(Exercise) The word "with" marks the lines to keep; find each one in the data and copy it.

(Data to use)
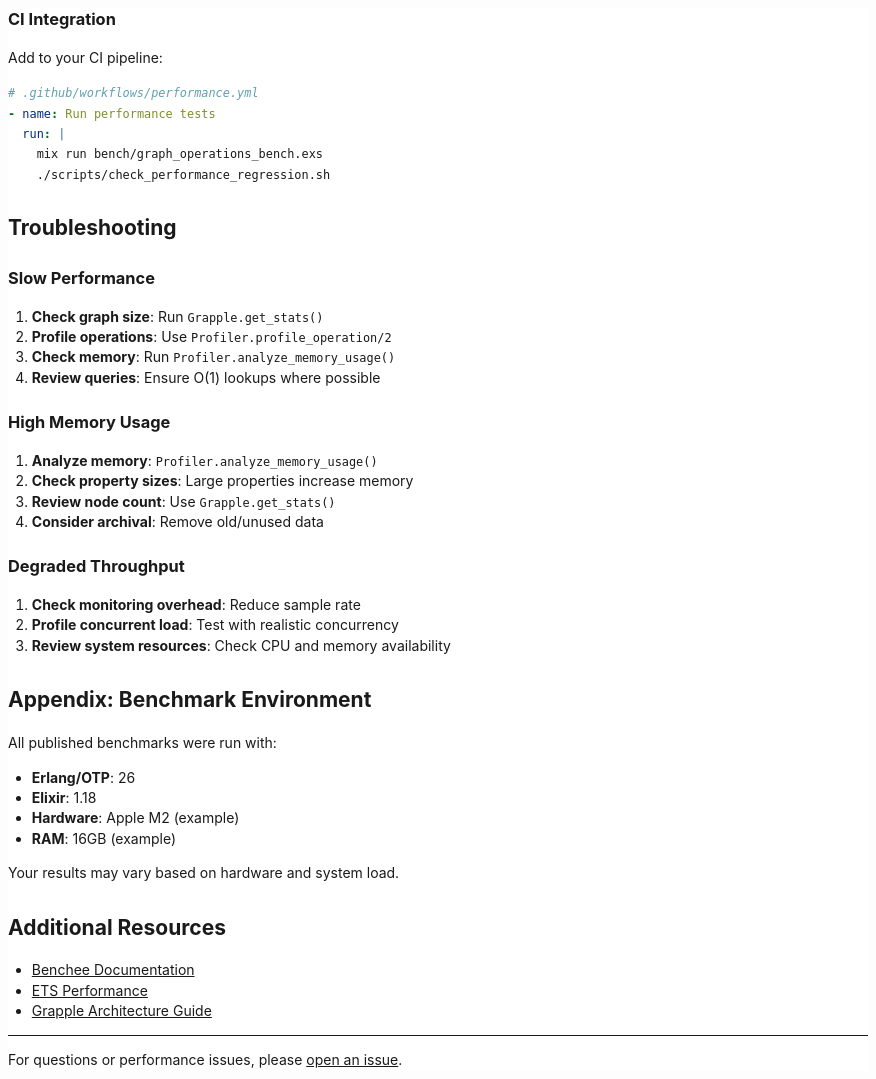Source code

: ### CI Integration

Add to your CI pipeline:

```yaml
# .github/workflows/performance.yml
- name: Run performance tests
  run: |
    mix run bench/graph_operations_bench.exs
    ./scripts/check_performance_regression.sh
```

## Troubleshooting

### Slow Performance

1. **Check graph size**: Run `Grapple.get_stats()`
2. **Profile operations**: Use `Profiler.profile_operation/2`
3. **Check memory**: Run `Profiler.analyze_memory_usage()`
4. **Review queries**: Ensure O(1) lookups where possible

### High Memory Usage

1. **Analyze memory**: `Profiler.analyze_memory_usage()`
2. **Check property sizes**: Large properties increase memory
3. **Review node count**: Use `Grapple.get_stats()`
4. **Consider archival**: Remove old/unused data

### Degraded Throughput

1. **Check monitoring overhead**: Reduce sample rate
2. **Profile concurrent load**: Test with realistic concurrency
3. **Review system resources**: Check CPU and memory availability

## Appendix: Benchmark Environment

All published benchmarks were run with:

- **Erlang/OTP**: 26
- **Elixir**: 1.18
- **Hardware**: Apple M2 (example)
- **RAM**: 16GB (example)

Your results may vary based on hardware and system load.

## Additional Resources

- [Benchee Documentation](https://hexdocs.pm/benchee/)
- [ETS Performance](https://erlang.org/doc/man/ets.html)
- [Grapple Architecture Guide](guides/advanced/architecture.md)

---

For questions or performance issues, please [open an issue](https://github.com/anthropics/grapple/issues).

(Task result)
2. **Profile concurrent load**: Test with realistic concurrency
All published benchmarks were run with:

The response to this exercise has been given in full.